● **PROBLEM DESCRIPTION**: Exactly as they appear below, repeat the lines from the one with "index tip: (640, 393)" through the one with "pinky tip: (625, 377)", and no others.

● **RECORDS FOR PROCESSING**:
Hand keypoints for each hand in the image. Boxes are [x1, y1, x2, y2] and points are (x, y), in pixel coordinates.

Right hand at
...
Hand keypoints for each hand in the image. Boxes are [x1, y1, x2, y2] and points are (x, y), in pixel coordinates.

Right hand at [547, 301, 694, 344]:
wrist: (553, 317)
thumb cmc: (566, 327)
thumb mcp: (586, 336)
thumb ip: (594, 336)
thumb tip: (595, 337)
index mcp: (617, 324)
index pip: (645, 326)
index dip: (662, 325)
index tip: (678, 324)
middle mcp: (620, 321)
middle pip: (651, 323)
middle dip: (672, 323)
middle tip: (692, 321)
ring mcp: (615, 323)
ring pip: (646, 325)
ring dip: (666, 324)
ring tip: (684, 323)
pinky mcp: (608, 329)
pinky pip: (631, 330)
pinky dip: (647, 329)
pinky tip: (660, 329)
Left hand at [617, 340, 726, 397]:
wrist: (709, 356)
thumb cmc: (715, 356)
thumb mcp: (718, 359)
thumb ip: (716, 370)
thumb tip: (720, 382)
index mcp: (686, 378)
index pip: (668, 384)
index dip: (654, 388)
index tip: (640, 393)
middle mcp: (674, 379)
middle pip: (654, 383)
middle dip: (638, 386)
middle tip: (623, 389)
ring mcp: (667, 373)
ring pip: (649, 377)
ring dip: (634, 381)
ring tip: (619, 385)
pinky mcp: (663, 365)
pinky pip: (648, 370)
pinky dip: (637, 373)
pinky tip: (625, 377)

● **WRITTEN ANSWER**:
index tip: (640, 393)
middle mcp: (674, 379)
middle pip: (654, 383)
middle dip: (638, 386)
middle tip: (623, 389)
ring mcp: (667, 373)
ring pip: (649, 377)
ring dip: (634, 381)
ring tip: (619, 385)
pinky mcp: (663, 365)
pinky pip: (648, 370)
pinky dip: (637, 373)
pinky tip: (625, 377)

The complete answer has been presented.